Eingang und Gletscherexpress (die Bahn, die Sie auf den Gletscher und zurück bringt)
Der Eingang befindet sich direkt am Hang beim Parkplatz.
Hinauf bringt Sie die Bahn. Die Fahrt dauert 8 Minuten. Die Bahn ist morgens nach 9 Uhr und ab etwa 15:30 Uhr am vollsten, wenn die Leute anfangen, ins Tal zu fahren.
Wenn Sie in einer Gruppe unterwegs sind, empfehle ich, beim Passieren der Drehkreuze zusammenzubleiben. Andernfalls kann es passieren, dass Sie wegen der Kapazität der Bahn nicht durchgelassen werden, die Gruppe sich trennt und Sie etwa eine Viertelstunde warten müssen, bis die fehlenden Mitglieder oben am Gletscher angekommen sind.
Pisten und Lifte
Die Pisten sind den ganzen Tag über gut befahrbar und man trifft kaum auf Buckel oder schweren Schnee (außer man entscheidet sich fürs Freeriden). Dennoch empfehle ich, morgens auf die Piste zu gehen. Nachmittags bilden sich auf den Hängen teilweise ausgefahrene, eisige Stellen, sodass es manchmal unerwartet rutschen kann, und sobald die Sonne weniger scheint, wird es auf dem Gletscher richtig kalt.
Generell sind die Pisten eher kurz. Man kann sie aber sehr variabel kombinieren, sodass man einem eintönigen Verlauf entgeht. Die meisten Abfahrten sind nicht steil und erlauben eine ruhige Fahrt; ganztägiges Skifahren ist hier weder extrem anstrengend noch gefährlich. Was Schlepplifte und Gondeln angeht, gibt es praktisch keine Warteschlangen und das Warten ist minimal.

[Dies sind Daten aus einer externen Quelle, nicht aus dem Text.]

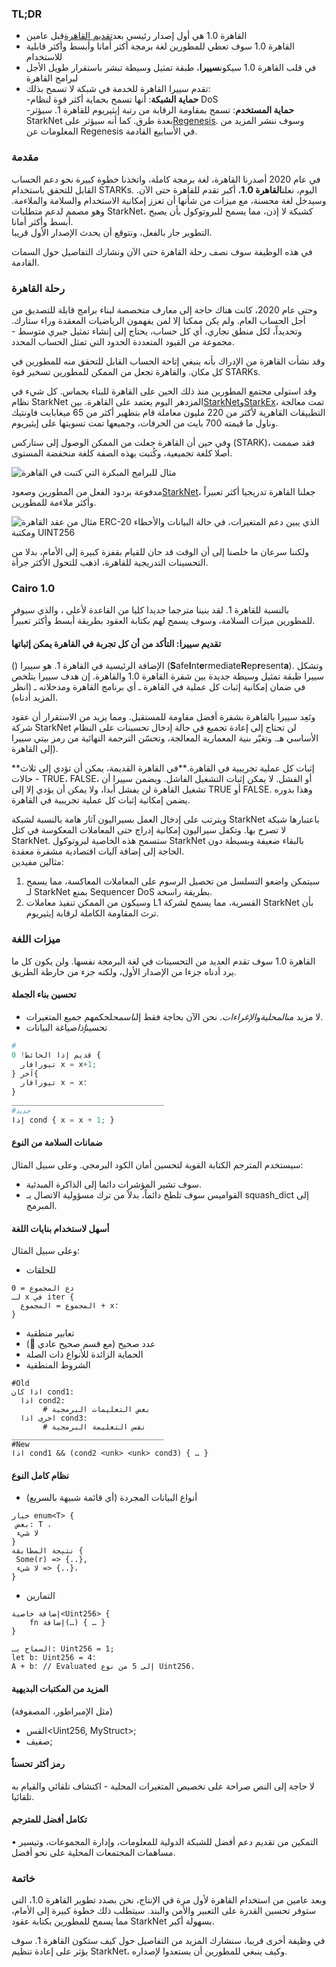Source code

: ### TL;DR

* القاهرة 1.0 هي أول إصدار رئيسي بعد[تقديم القاهرة](https://medium.com/starkware/hello-cairo-3cb43b13b209)قبل عامين
* القاهرة 1.0 سوف تعطي للمطورين لغة برمجة أكثر أمانا وأبسط وأكثر قابلية للاستخدام
* في قلب القاهرة 1.0 سيكون**سييرا**، طبقة تمثيل وسيطة تبشر باستقرار طويل الأجل لبرامج القاهرة
* تقدم سييرا القاهرة للخدمة في شبكة لا تسمح بذلك:\
  -**حماية الشبكة**: أنها تسمح بحماية أكثر قوة لنظام DoS\
  -**حماية المستخدم**: تسمح بمقاومة الرقابة من رتبة إيثيريوم للقاهرة 1. سيؤثر StarkNet بعدة طرق. كما أنه سيؤثر على[Regenesis](https://medium.com/starkware/regenesis-starknets-no-sweat-state-reset-e296b12b80ae). وسوف ننشر المزيد من المعلومات عن Regenesis في الأسابيع القادمة.

### مقدمة

في عام 2020 أصدرنا القاهرة، لغة برمجة كاملة، واتخذنا خطوة كبيرة نحو دعم الحساب القابل للتحقق باستخدام STARKs. اليوم، نعلن**القاهرة 1.0**، أكبر تقدم للقاهرة حتى الآن. وسيدخل لغة محسنة، مع ميزات من شأنها أن تعزز إمكانية الاستخدام والسلامة والملاءمة. وهو مصمم لدعم متطلبات StarkNet، كشبكة لا إذن، مما يسمح للبروتوكول بأن يصبح أبسط وأكثر أمانا.\
التطوير جار بالفعل، ونتوقع أن يحدث الإصدار الأول قريبا.

في هذه الوظيفة سوف نصف رحلة القاهرة حتى الآن ونشارك التفاصيل حول السمات القادمة.

### رحلة القاهرة

وحتى عام 2020، كانت هناك حاجة إلى معارف متخصصة لبناء برامج قابلة للتصديق من أجل الحساب العام. ولم يكن ممكنا إلا لمن يفهمون الرياضيات المعقدة وراء ستارك. وتحديداً، لكل منطق تجاري، أي كل حساب، يحتاج إلى إنشاء تمثيل جبري متوسط - مجموعة من القيود المتعددة الحدود التي تمثل الحساب المحدد.

وقد نشأت القاهرة من الإدراك بأنه ينبغي إتاحة الحساب القابل للتحقق منه للمطورين في كل مكان. والقاهرة تجعل من الممكن للمطورين تسخير قوة STARKs.

وقد استولى مجتمع المطورين منذ ذلك الحين على القاهرة للبناء بحماس. كل شيء في نظام StarkNet المزدهر اليوم يعتمد على القاهرة. بين[StarkNet](https://starkware.co/starknet/)و[StarkEx](https://starkware.co/starkex/)، تمت معالجة التطبيقات القاهرية لأكثر من 220 مليون معاملة قام بتطهير أكثر من 65 ميغابايت فاونتيك وناول ما قيمته 700 بايت من الحرفات، وجميعها تمت تسويتها على إيثيريوم.

وفي حين أن القاهرة جعلت من الممكن الوصول إلى ستاركس (STARK)، فقد صممت أصلا كلغة تجميعية، وكُتبت بهذه الصفة كلغة منخفضة المستوى.

![مثال للبرامج المبكرة التي كتبت في القاهرة](/assets/cairocode_01.png "مثال للبرامج المبكرة التي كتبت في القاهرة")

مدفوعة بردود الفعل من المطورين وصعود[StarkNet](https://starkware.co/starknet/)، جعلنا القاهرة تدريجيا أكثر تعبيراً وأكثر ملاءمة للمطورين.

![مثال من عقد القاهرة ERC-20 الذي يبين دعم المتغيرات، في حالة البيانات والأخطاء ومكتبة UINT256](/assets/cairocode_02.png "مثال من عقد القاهرة ERC-20 الذي يبين دعم المتغيرات، في حالة البيانات والأخطاء ومكتبة UINT256")

ولكننا سرعان ما خلصنا إلى أن الوقت قد حان للقيام بقفزة كبيرة إلى الأمام، بدلا من التحسينات التدريجية للقاهرة، اذهب للتحول الأكثر جرأة.

### Cairo 1.0

بالنسبة للقاهرة 1. لقد بنينا مترجما جديدا كليا من القاعدة لأعلى ، والذي سيوفر للمطورين ميزات السلامة، وسوف يسمح لهم بكتابة العقود بطريقة أبسط وأكثر تعبيراً.

#### تقديم سييرا: التأكد من أن كل تجربة في القاهرة يمكن إثباتها

() الإضافة الرئيسية في القاهرة 1. هو سييرا (**S**afe**I**nt**e**rmediate**R**ep**r**esent**a**). وتشكل سييرا طبقة تمثيل وسيطة جديدة بين شفرة القاهرة 1.0 والقاهرة. إن هدف سييرا يتلخص في ضمان إمكانية إثبات كل عملية في القاهرة ـ أي برنامج القاهرة ومدخلاته ـ (انظر المزيد أدناه).

وتَعِد سييرا بالقاهرة بشفرة أفضل مقاومة للمستقبل. ومما يزيد من الاستقرار أن عقود شركة StarkNet لن تحتاج إلى إعادة تجميع في حالة إدخال تحسينات على النظام الأساسي هـ. وتغيّر بنية المعمارية المعالجة، وتحسّن الترجمة النهائية من رمز بيتي سييرا إلى القاهرة).

**إثبات كل عملية تجريبية في القاهرة.**في القاهرة القديمة، يمكن أن تؤدي إلى ثلاث حالات - TRUE، FALSE، أو الفشل. لا يمكن إثبات التشغيل الفاشل. ويضمن سييرا أن تشغيل القاهرة لن يفشل أبدا، ولا يمكن أن يؤدي إلا إلى TRUE أو FALSE. وهذا بدوره يضمن إمكانية إثبات كل عملية تجريبية في القاهرة.

ويترتب على إدخال العمل بسيراليون آثار هامة بالنسبة لشبكة StarkNet باعتبارها شبكة لا تصرح بها. وتكفل سيراليون إمكانية إدراج حتى المعاملات المعكوسة في كتل StarkNet. ستسمح هذه الخاصية لبروتوكول StarkNet بالبقاء ضعيفة وبسيطة دون الحاجة إلى إضافة آليات اقتصادية مشفرة معقدة.\
مثالين مفيدين:

1. سيتمكن واضعو التسلسل من تحصيل الرسوم على المعاملات المعاكسة، مما يسمح لـ StarkNet بمنع Sequencer DoS بطريقة راسخة.
2. وسيكون من الممكن تنفيذ معاملات L1 القسرية، مما يسمح لشركة StarkNet بأن ترث المقاومة الكاملة لرقابة إيثيريوم.

### **ميزات اللغة**

القاهرة 1.0 سوف تقدم العديد من التحسينات في لغة البرمجة نفسها. ولن يكون كل ما يرد أدناه جزءا من الإصدار الأول، ولكنه جزء من خارطة الطريق.

#### **تحسين بناء الجملة**

* لا مزيد من*المحلية*و*الإغراءات*. نحن الآن بحاجة فقط إلى*اسمح*لحكمهم جميع المتغيرات.
* تحسين*إذا*صياغة البيانات

```python
#
قديم إذا الحائط! 0 {
  تيورافار x = x+1;
} آخر{
  تيورافار x = x؛
}
__________________________________
#جديد
إذا cond { x = x + 1; }
```

#### **ضمانات السلامة من النوع**

سيستخدم المترجم الكتابة القوية لتحسين أمان الكود البرمجي. وعلى سبيل المثال:

* سوف تشير المؤشرات دائما إلى الذاكرة المبدئية.
* القواميس سوف تلطخ دائماً، بدلاً من ترك مسؤولية الاتصال بـ squash_dict إلى المبرمج.

#### **أسهل لاستخدام بنايات اللغة**

وعلى سبيل المثال:

* للحلقات

```
دع المجموع = 0
لـ x في iter {
  المجموع = المجموع + x؛
}
```

* تعابير منطقية
* عدد صحيح (مع قسم صحيح عادي 👯)
* الحماية الزائدة للأنواع ذات الصلة
* الشروط المنطقية

```
#Old
اذا كان cond1:
  اذا cond2:
       # بعض التعليمات البرمجية
  اخرى اذا cond3:
       # نفس التعليمة البرمجية
__________________________________
#New
اذا cond1 && (cond2 <unk> <unk> cond3) { … }
```

#### **نظام كامل النوع**

* أنواع البيانات المجردة (أي قائمة شبيهة بالسريع)

```
خيار enum<T> {
 بعض: T ،
 لا شيء
}
نتيجة المطابقة {
 Some(r) => {..},
 لا شيء => {..}،
}
```

* التمارين

```
إضافة خاصية<Uint256> {
    fn إضافة(…) { … }
}

السماح بـ: Uint256 = 1;
let b: Uint256 = 4؛
A + b؛ // Evaluated إلى 5 من نوع Uint256.
```

#### **المزيد من المكتبات البديهية**

(مثل الإمبراطور، المصفوفة)

* القس<Uint256, MyStruct>;
* صفيف<MyOtherStruct>;

#### **رمز أكثر تحسناً**

لا حاجة إلى النص صراحة على تخصيص المتغيرات المحلية - اكتشاف تلقائي والقيام به تلقائيا.

#### **تكامل أفضل للمترجم**

• التمكين من تقديم دعم أفضل للشبكة الدولية للمعلومات، وإدارة المجموعات، وتيسير مساهمات المجتمعات المحلية على نحو أفضل.

### **خاتمة**

وبعد عامين من استخدام القاهرة لأول مرة في الإنتاج، نحن بصدد تطوير القاهرة 1.0، التي ستوفر تحسين القدرة على التعبير والأمن والبند. سيتطلب ذلك خطوة كبيرة إلى الأمام، مما يسمح للمطورين بكتابة عقود StarkNet بسهولة أكبر.

في وظيفة أخرى قريبا، سنشارك المزيد من التفاصيل حول كيف ستكون القاهرة 1. سوف يؤثر على إعادة تنظيم StarkNet، وكيف ينبغي للمطورين أن يستعدوا لإصداره.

Die Strecken, die ich gefahren bin, habe ich je nach Sonneneinstrahlung kombiniert. Es ist schließlich Gletscherskifahren, und sobald eine Inversionslage herrscht oder es bewölkt ist, wird einem beim Warten auf jemanden in der Gruppe oder beim Ausruhen auf der Piste ziemlich schnell kalt.
Gastronomie
Das Restaurant am Pitztaler finden Sie direkt beim Zugang zur Bahn.
Es wird eine große Auswahl an Speisen angeboten. Man kann draußen oder drinnen sitzen. Bedenken Sie, dass die Sitzplätze im Innenbereich zur Mittagszeit sehr schnell voll sind.
Das Warten zahlt sich aber aus: Es gibt kaum etwas Schöneres, als einen Knödel mit Powidl, ein Schnitzel mit Pommes, etwas Leckeres zu trinken und eine Weile zu sitzen, während sich dieses Bergpanorama bietet.
Wetter
Auf der offiziellen Website des Pitztalers finden Sie Informationen zum Wetter. Es ist ratsam, das Wetter vorher zu prüfen, damit Sie zum Beispiel nicht im Nebel fahren.
Wir waren im Dezember dort. Wenn Sie schönes Wetter haben, bei dem die Sonne den ganzen Tag scheint und der Himmel wolkenlos ist, empfehle ich auf jeden Fall, bis 16:00 Uhr zu bleiben. Denn Sie werden einen wunderschönen Sonnenuntergang sehen!